Spinal Cord Stimulation (SCS) is a procedure which delivers electrical currents to the spinal cord to reduce the sensation of neuropathic pain. In 1965, the ‘gate control’ theory of pain paved the way for SCS. Two years later, dorsal column stimulation was performed for the first time on a patient suffering from terminal cancer. Since then, there have been significant technological advancements, and now a renewed interest in special electrode arrays to deliver stimulation to the spinal cord. Over the past 40 years, SCS has become a widely used procedure, and has the support of many neurosurgeons and anaesthesiologists who specialise in pain management. The popularity of SCS is largely due to its superior success rates. It has been reported that SCS reduces the experience of chronic pain by 50%.
Despite numerous studies, the exact casual mechanisms of SCS are uncertain. Imaging studies have shown that stimulation creates complex electrical fields that could affect several local structures. Animal studies have shown that SCS causes serotonin, substance P and GABA to be released in the dorsal horn. Further research is needed to see if these results can be extrapolated to humans.
As SCS has become more developed, it has been used to treat a wider variety of pain disorders. Traditionally, the use of SCS was confined to treating neuropathic pain, including postlaminectomy syndrome (failed back surgery syndrome), complex regional pain syndrome, phantom limb pain and spinal cord injury pain. More recently, SCS has been a successful therapy for intractable angina pain, abdominal or visceral pain and chronic critical limb ischaemia and pain.

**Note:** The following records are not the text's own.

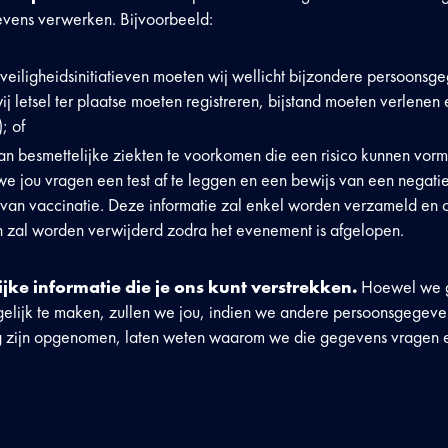
vens verwerken. Bijvoorbeeld:
 veiligheidsinitiatieven moeten wij wellicht bijzondere persoons
ij letsel ter plaatse moeten registreren, bijstand moeten verlenen
; of
n besmettelijke ziekten te voorkomen die een risico kunnen vorm
 jou vragen een test af te leggen en een bewijs van een negatief 
 van vaccinatie. Deze informatie zal enkel worden verzameld en
 zal worden verwijderd zodra het evenement is afgelopen.
jke informatie die je ons kunt verstrekken.
Hoewel we 
ogelijk te maken, zullen we jou, indien we andere persoonsgege
ng zijn opgenomen, laten weten waarom we die gegevens vragen 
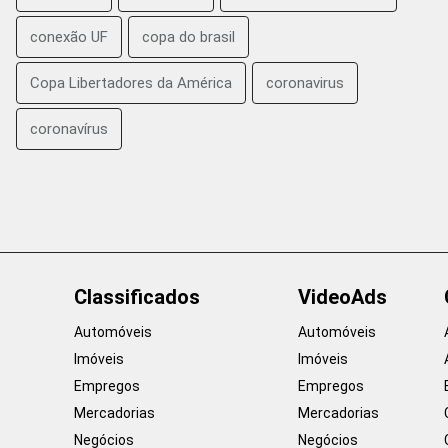
conexão UF
copa do brasil
Copa Libertadores da América
coronavirus
coronavírus
Classificados
VideoAds
Automóveis
Automóveis
Imóveis
Imóveis
Empregos
Empregos
Mercadorias
Mercadorias
Negócios
Negócios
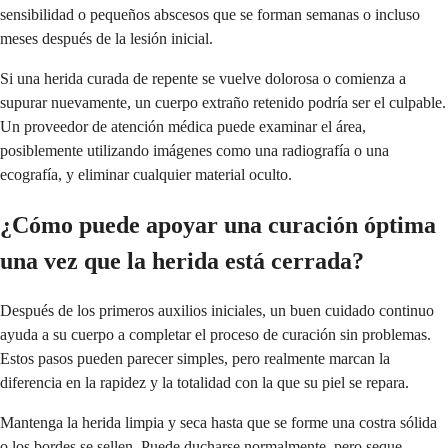
sensibilidad o pequeños abscesos que se forman semanas o incluso
meses después de la lesión inicial.
Si una herida curada de repente se vuelve dolorosa o comienza a
supurar nuevamente, un cuerpo extraño retenido podría ser el culpable.
Un proveedor de atención médica puede examinar el área,
posiblemente utilizando imágenes como una radiografía o una
ecografía, y eliminar cualquier material oculto.
¿Cómo puede apoyar una curación óptima
una vez que la herida está cerrada?
Después de los primeros auxilios iniciales, un buen cuidado continuo
ayuda a su cuerpo a completar el proceso de curación sin problemas.
Estos pasos pueden parecer simples, pero realmente marcan la
diferencia en la rapidez y la totalidad con la que su piel se repara.
Mantenga la herida limpia y seca hasta que se forme una costra sólida
o los bordes se sellen. Puede ducharse normalmente, pero seque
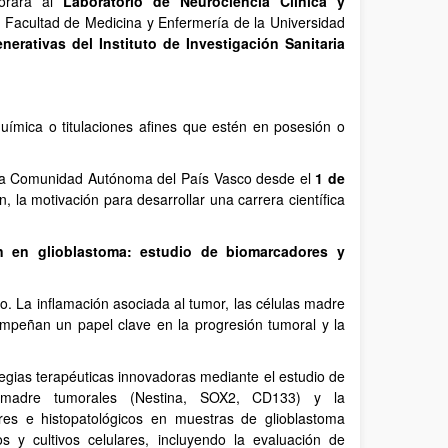
orará al
Laboratorio de Neurociencia Clínica y
 Facultad de Medicina y Enfermería de la Universidad
rativas del Instituto de Investigación Sanitaria
uímica o titulaciones afines que estén en posesión o
la Comunidad Autónoma del País Vasco desde el
1 de
n, la motivación para desarrollar una carrera científica
ón en glioblastoma: estudio de biomarcadores y
to. La inflamación asociada al tumor, las células madre
mpeñan un papel clave en la progresión tumoral y la
ategias terapéuticas innovadoras mediante el estudio de
s madre tumorales (Nestina, SOX2, CD133) y la
es e histopatológicos en muestras de glioblastoma
y cultivos celulares, incluyendo la evaluación de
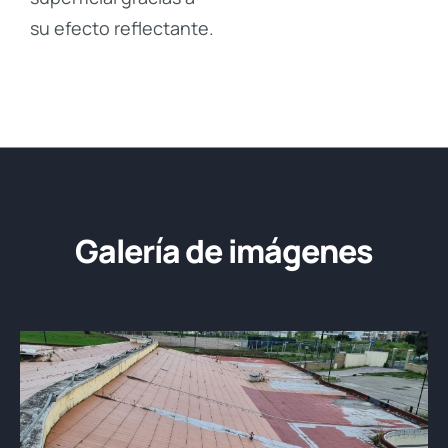
su efecto reflectante.
Galería de imágenes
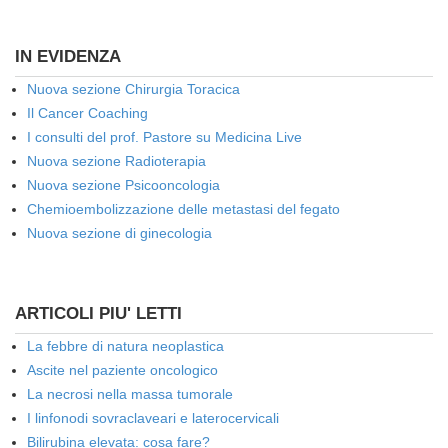
IN EVIDENZA
Nuova sezione Chirurgia Toracica
Il Cancer Coaching
I consulti del prof. Pastore su Medicina Live
Nuova sezione Radioterapia
Nuova sezione Psicooncologia
Chemioembolizzazione delle metastasi del fegato
Nuova sezione di ginecologia
ARTICOLI PIU' LETTI
La febbre di natura neoplastica
Ascite nel paziente oncologico
La necrosi nella massa tumorale
I linfonodi sovraclaveari e laterocervicali
Bilirubina elevata: cosa fare?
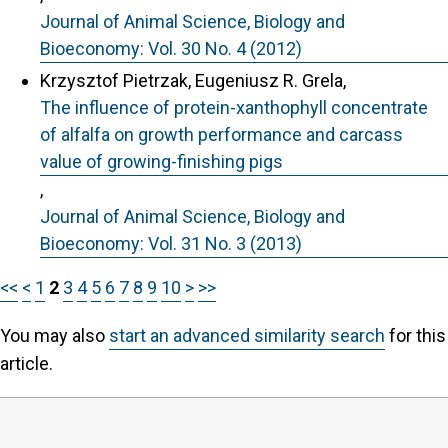
Journal of Animal Science, Biology and
Bioeconomy: Vol. 30 No. 4 (2012)
Krzysztof Pietrzak, Eugeniusz R. Grela,
The influence of protein-xanthophyll concentrate
of alfalfa on growth performance and carcass
value of growing-finishing pigs
,
Journal of Animal Science, Biology and
Bioeconomy: Vol. 31 No. 3 (2013)
<<
<
1
2
3
4
5
6
7
8
9
10
>
>>
You may also
start an advanced similarity search
for this
article.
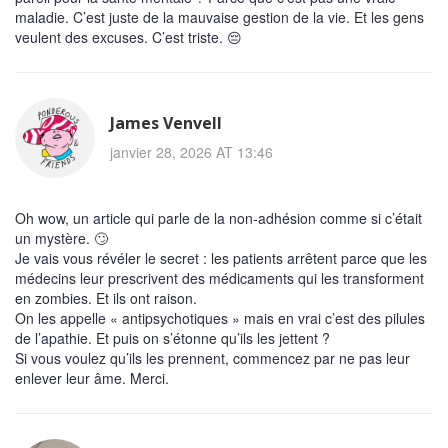
maladie. C’est juste de la mauvaise gestion de la vie. Et les gens
veulent des excuses. C’est triste. 😔
James Venvell
janvier 28, 2026 AT 13:46
Oh wow, un article qui parle de la non-adhésion comme si c’était
un mystère. 🙄
Je vais vous révéler le secret : les patients arrêtent parce que les
médecins leur prescrivent des médicaments qui les transforment
en zombies. Et ils ont raison.
On les appelle « antipsychotiques » mais en vrai c’est des pilules
de l’apathie. Et puis on s’étonne qu’ils les jettent ?
Si vous voulez qu’ils les prennent, commencez par ne pas leur
enlever leur âme. Merci.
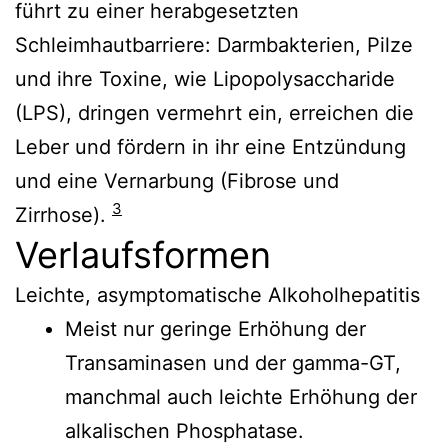
führt zu einer herabgesetzten
Schleimhautbarriere: Darmbakterien, Pilze
und ihre Toxine, wie Lipopolysaccharide
(LPS), dringen vermehrt ein, erreichen die
Leber und fördern in ihr eine Entzündung
und eine Vernarbung (Fibrose und
3
Zirrhose).
Verlaufsformen
Leichte, asymptomatische Alkoholhepatitis
Meist nur geringe Erhöhung der
Transaminasen und der gamma-GT,
manchmal auch leichte Erhöhung der
alkalischen Phosphatase.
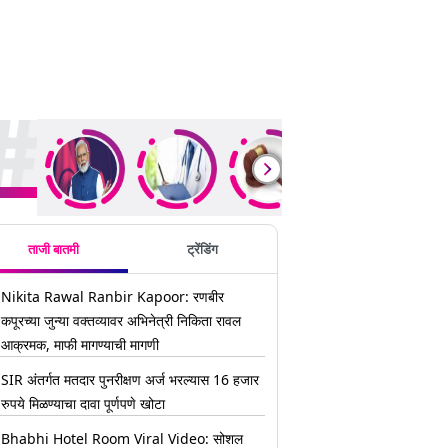
ding Stories
ताजी बातमी
ट्रेंडिंग
Nikita Rawal Ranbir Kapoor: रणबीर
कपूरच्या जुन्या वक्तव्यावर अभिनेत्री निकिता रावल
आक्रमक, माफी मागण्याची मागणी
SIR अंतर्गत मतदार पुनरीक्षण अर्ज भरल्यास 16 हजार
रुपये मिळण्याचा दावा पूर्णपणे खोटा
Bhabhi Hotel Room Viral Video: सोशल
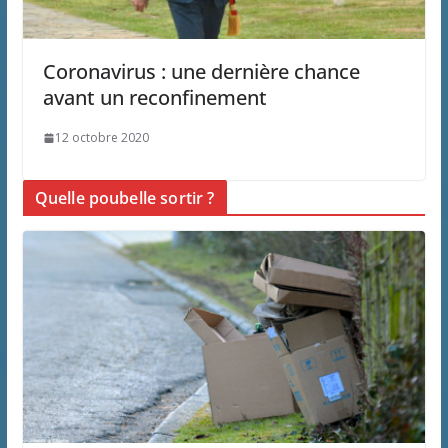
Coronavirus : une dernière chance
avant un reconfinement
12 octobre 2020
Quelle poubelle sortir ?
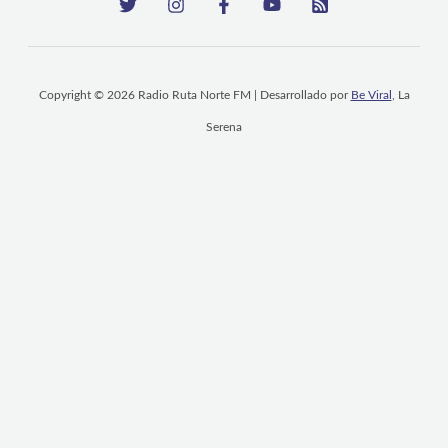
Copyright © 2026 Radio Ruta Norte FM | Desarrollado por
Be Viral
, La
Serena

Promising studies show that SCS may offer pain relief for sufferers of refractory angina pectoris. SCS may even offer other benefits such as an improved exercise capacity and recovery time. This is likely to be the result of increased myocardial blood perfusion, and hence reduced ischaemia. In 1973, SCS was shown to improve blood flow in the lower limbs. This led to the use of SCS to treat chronic critical limb ischaemia and pain. In subjects with peripheral vascular disease, it is thought that inhibition to the sympathic system results in increased blood flow.
Originally, scientists believed that nociceptive pain could not be ameliorated by SCS. Several studies have since shown that SCS can provide relief for people suffering from abdominal or visceral pain. In particular, patients with malignancies in the abdominal region may benefit from SCS.
There are now many different devices available for SCS. These include trial percutaneous electrodes, permanent plate electrodes, totally implantable rechargeable and non-rechargeable pulse generators (IPG) and RF driven pulse generators. With such a wide range of choice, patients are sure to find a device that suits them best. Patients should be aware that severe complications of SCS such as paralysis are extremely rare. SCS is a very safe procedure, but does pose the small risk of infection or pain at the implant site.
Over a period of 40 years, SCS has become an advanced and sophisticated technology used to reduce patients’ pain symptoms. SCS has been continually improved and is now safer and more reliable. In addition, its potential uses have been extended to include conditions such as abdominal and visceral pain, angina pain and chronic critical limb ischaemia. SCS is now widely accepted as a superior therapy for the management of chronic pain, and continues to gain popularity.